▶ [The request]: Rewrite the stretch of the currency commentary from "And now. Today’s" through "in a minute..", changing every "rate hike" to "rate cut".

China Changes Currency System Again!

* Currencies are mixed but range bound today.
* Eurozone Factory Orders beat expectations!
* S. African rand is best performer overnight!
* The Great Mogambo Guru on a Monday!

And now. Today’s A Pfennig For Your Thoughts.

Good day. And a Marvelous Monday to you! Well. this IS THE WEEK THAT WE’VE ALL BEEN WAITING FOR! Well, not “all” because I’m certainly not among those in the rate hike camp, but for the most part, all have been waiting for this week, to see what a rate hike looks like. I’ve said this before, but there are tons of kids on Wall Street (I know they aren’t kids, but they are to me!) that have never see a rate hike. So, we have that going for us this week, oh joy! I think this has come up before as a “greets me song”, but with the rotation, and shuffle I never know what’s going to come up first, and today, the Great Leon Russell greets me with his wonderful song: Back to the Island. I’m going to stop now and sing along, not too loud, for I don’t want to wake up Kathy! I’ll be back in a minute..

Well, there was BIG NEWS from China over the weekend. Are you ready for this? First let me set this up. prior to 2005, the Chinese renminbi was pegged to the dollar, but in July of 2005, the Chinese broke the peg to the dollar and announced that they were going to peg the renminbi to a basket of currencies. Most thought, including me, that it was the basket of currencies that made up the IMF’s SDR’s. dollars, euros, yen, and sterling. And that went along just peachy dandy until the financial meltdown of 2008. China then kept the renminbi on a steady path throughout 2008, and in June of 2009, announced that they were now ready to allow greater movement in the renminbi. And things were peachy dandy once again with the renminbi. Somewhere along the line, China moved back to a peg to the dollar, scraping their basket of currencies peg. It was a very stealth-like move, and one that quite frankly took me by surprise when I finally realized what China was doing.

▶ [Information given]:
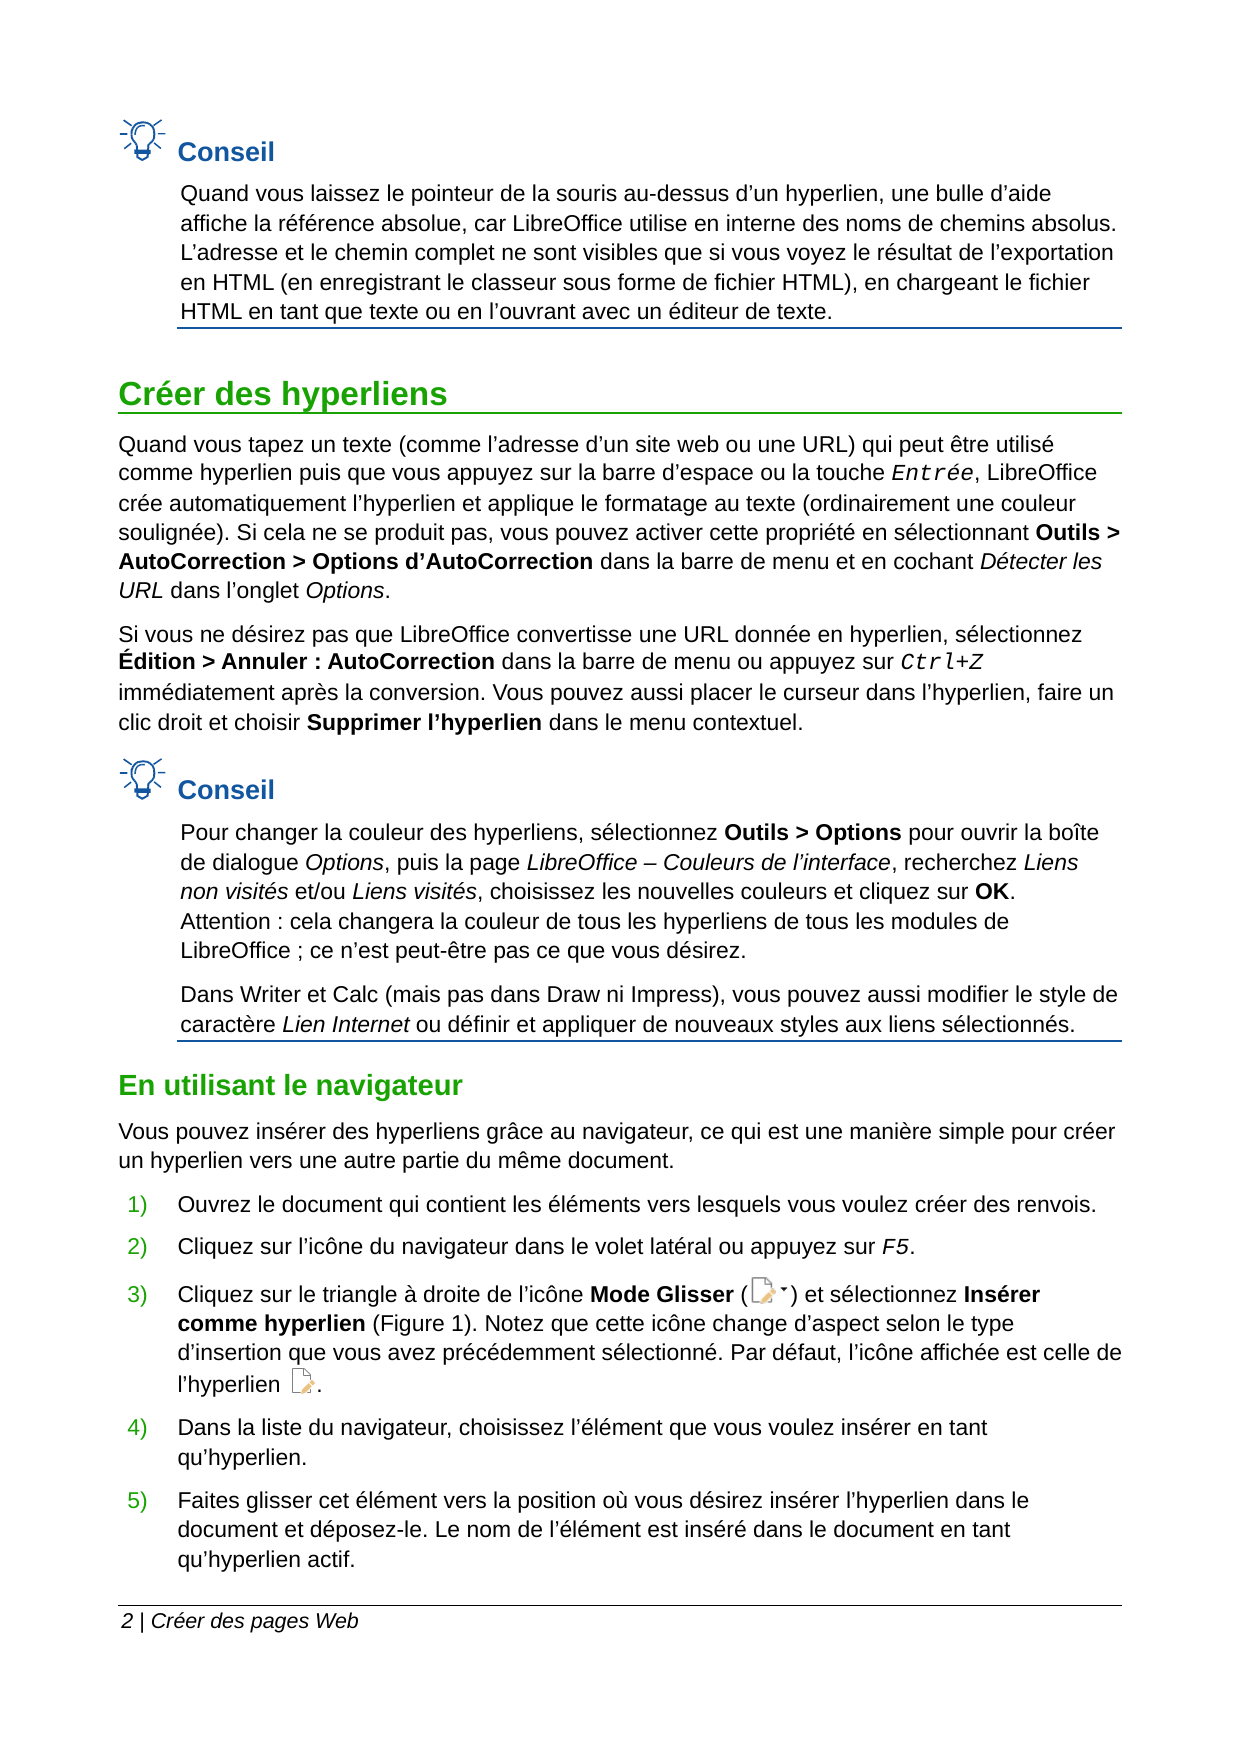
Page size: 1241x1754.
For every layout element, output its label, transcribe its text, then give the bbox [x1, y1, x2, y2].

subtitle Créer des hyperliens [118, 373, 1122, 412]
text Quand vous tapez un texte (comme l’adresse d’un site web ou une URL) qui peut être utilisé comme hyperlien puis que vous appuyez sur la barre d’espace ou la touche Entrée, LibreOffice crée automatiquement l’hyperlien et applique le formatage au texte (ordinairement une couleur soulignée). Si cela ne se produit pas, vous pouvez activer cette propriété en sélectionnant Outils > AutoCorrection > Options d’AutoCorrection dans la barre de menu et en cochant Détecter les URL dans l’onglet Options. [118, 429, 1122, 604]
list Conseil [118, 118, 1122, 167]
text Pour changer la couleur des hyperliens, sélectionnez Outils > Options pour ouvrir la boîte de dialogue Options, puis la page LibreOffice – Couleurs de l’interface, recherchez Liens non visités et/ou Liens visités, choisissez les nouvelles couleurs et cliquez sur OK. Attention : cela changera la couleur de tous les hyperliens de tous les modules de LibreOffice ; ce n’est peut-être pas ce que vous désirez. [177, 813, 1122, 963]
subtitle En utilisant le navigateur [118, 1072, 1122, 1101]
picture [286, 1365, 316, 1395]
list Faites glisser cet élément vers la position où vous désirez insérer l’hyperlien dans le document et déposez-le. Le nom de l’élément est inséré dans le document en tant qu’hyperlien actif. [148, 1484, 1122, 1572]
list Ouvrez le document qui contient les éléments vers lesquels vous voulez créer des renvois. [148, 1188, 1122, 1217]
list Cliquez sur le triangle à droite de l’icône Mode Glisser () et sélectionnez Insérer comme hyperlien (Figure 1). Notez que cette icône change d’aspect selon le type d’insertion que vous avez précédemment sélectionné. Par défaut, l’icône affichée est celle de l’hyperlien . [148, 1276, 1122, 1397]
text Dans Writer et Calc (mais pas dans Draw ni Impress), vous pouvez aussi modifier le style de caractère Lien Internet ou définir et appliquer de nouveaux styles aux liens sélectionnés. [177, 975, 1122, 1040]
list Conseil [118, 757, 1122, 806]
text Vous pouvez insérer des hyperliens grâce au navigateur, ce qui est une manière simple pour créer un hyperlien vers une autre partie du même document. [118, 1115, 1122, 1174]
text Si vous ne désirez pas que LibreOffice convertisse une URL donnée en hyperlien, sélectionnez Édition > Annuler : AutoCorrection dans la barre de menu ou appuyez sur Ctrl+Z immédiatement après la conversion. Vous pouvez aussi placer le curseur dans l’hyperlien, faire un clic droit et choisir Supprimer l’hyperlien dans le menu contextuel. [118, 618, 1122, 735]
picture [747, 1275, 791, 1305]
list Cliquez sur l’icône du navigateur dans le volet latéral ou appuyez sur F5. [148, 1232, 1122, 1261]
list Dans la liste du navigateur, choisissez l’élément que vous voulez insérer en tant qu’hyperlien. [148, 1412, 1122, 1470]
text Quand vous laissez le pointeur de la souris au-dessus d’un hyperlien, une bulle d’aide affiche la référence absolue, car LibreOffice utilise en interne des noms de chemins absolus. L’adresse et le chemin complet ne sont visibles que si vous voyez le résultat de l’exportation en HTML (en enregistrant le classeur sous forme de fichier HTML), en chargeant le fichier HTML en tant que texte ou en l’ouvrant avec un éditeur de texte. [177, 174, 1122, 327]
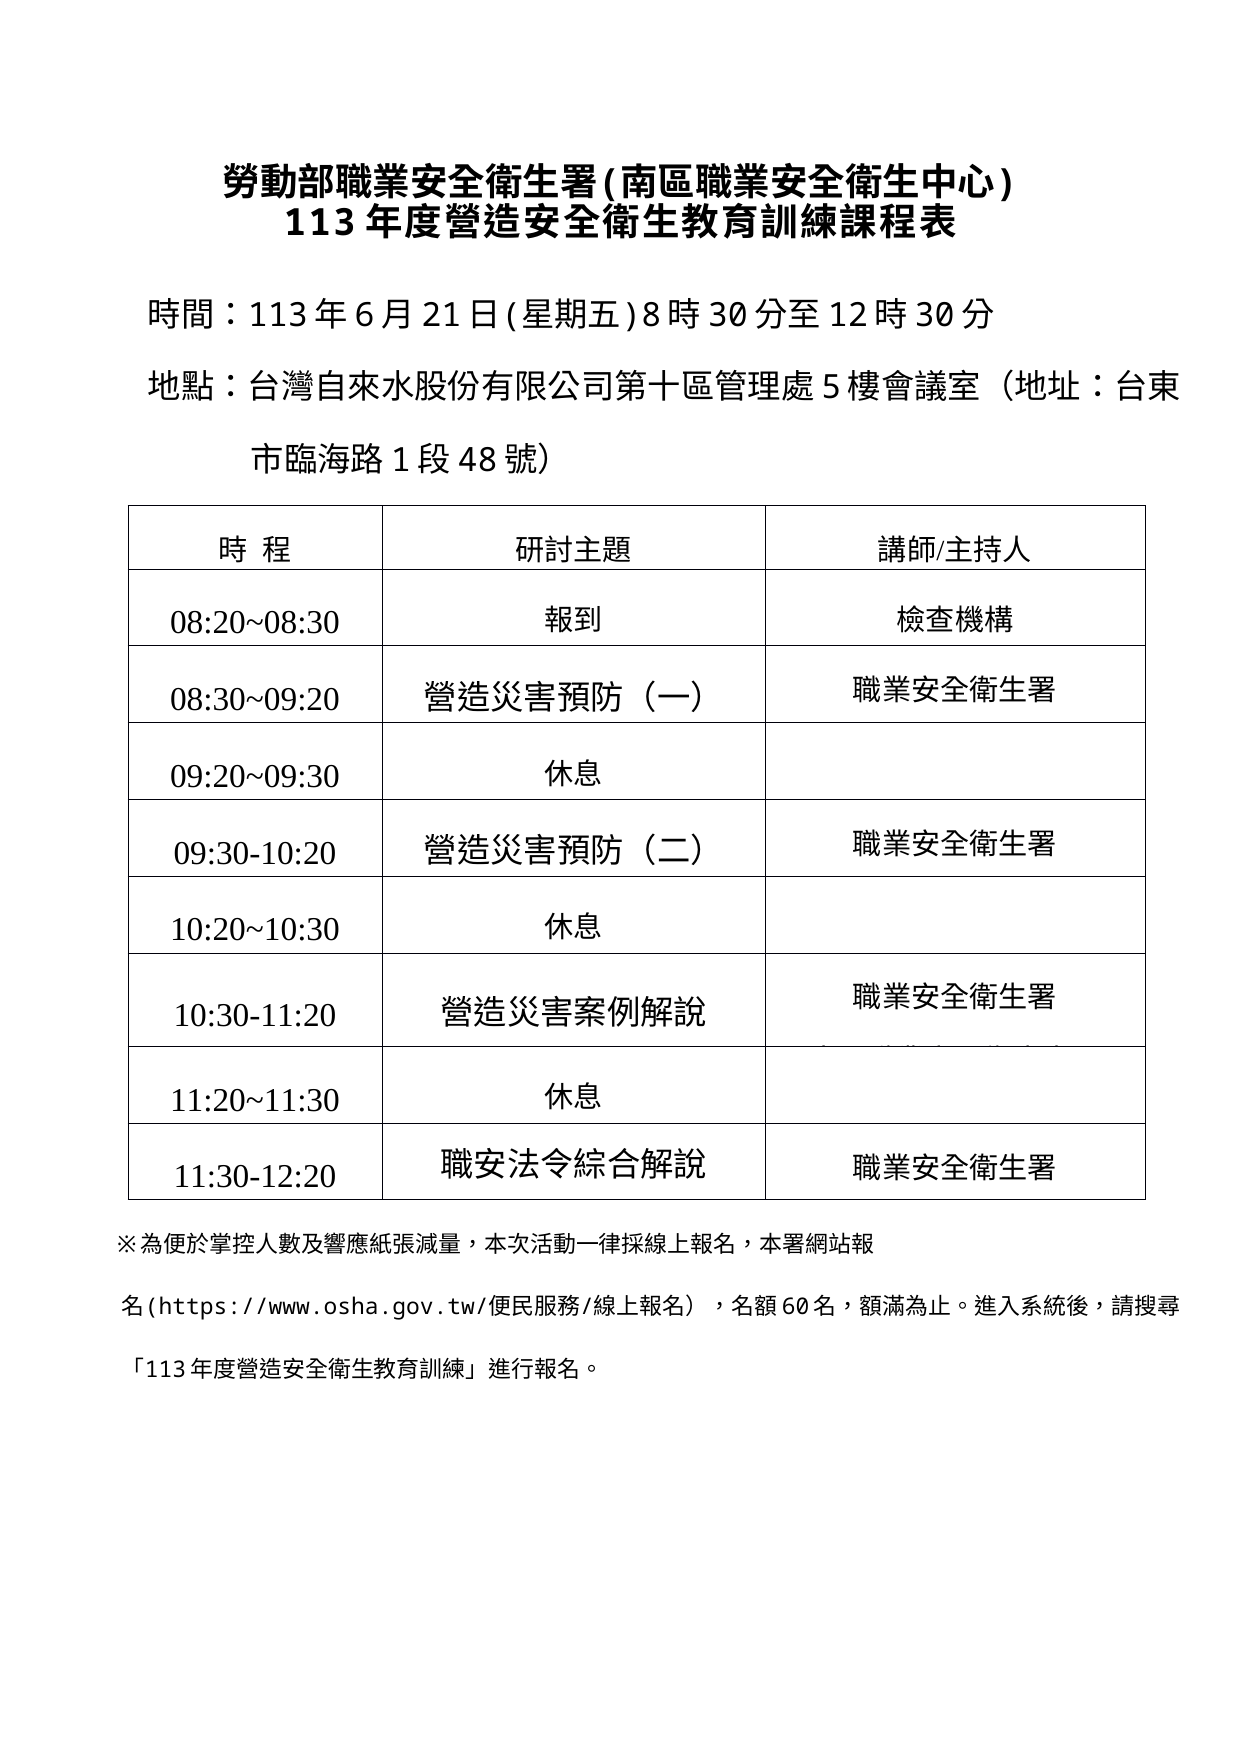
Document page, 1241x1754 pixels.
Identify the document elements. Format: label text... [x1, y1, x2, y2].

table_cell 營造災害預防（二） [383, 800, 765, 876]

▶ [Answer to this problem]:
And now. Today’s A Pfennig For Your Thoughts.

Good day. And a Marvelous Monday to you! Well. this IS THE WEEK THAT WE’VE ALL BEEN WAITING FOR! Well, not “all” because I’m certainly not among those in the rate cut camp, but for the most part, all have been waiting for this week, to see what a rate cut looks like. I’ve said this before, but there are tons of kids on Wall Street (I know they aren’t kids, but they are to me!) that have never see a rate cut. So, we have that going for us this week, oh joy! I think this has come up before as a “greets me song”, but with the rotation, and shuffle I never know what’s going to come up first, and today, the Great Leon Russell greets me with his wonderful song: Back to the Island. I’m going to stop now and sing along, not too loud, for I don’t want to wake up Kathy! I’ll be back in a minute..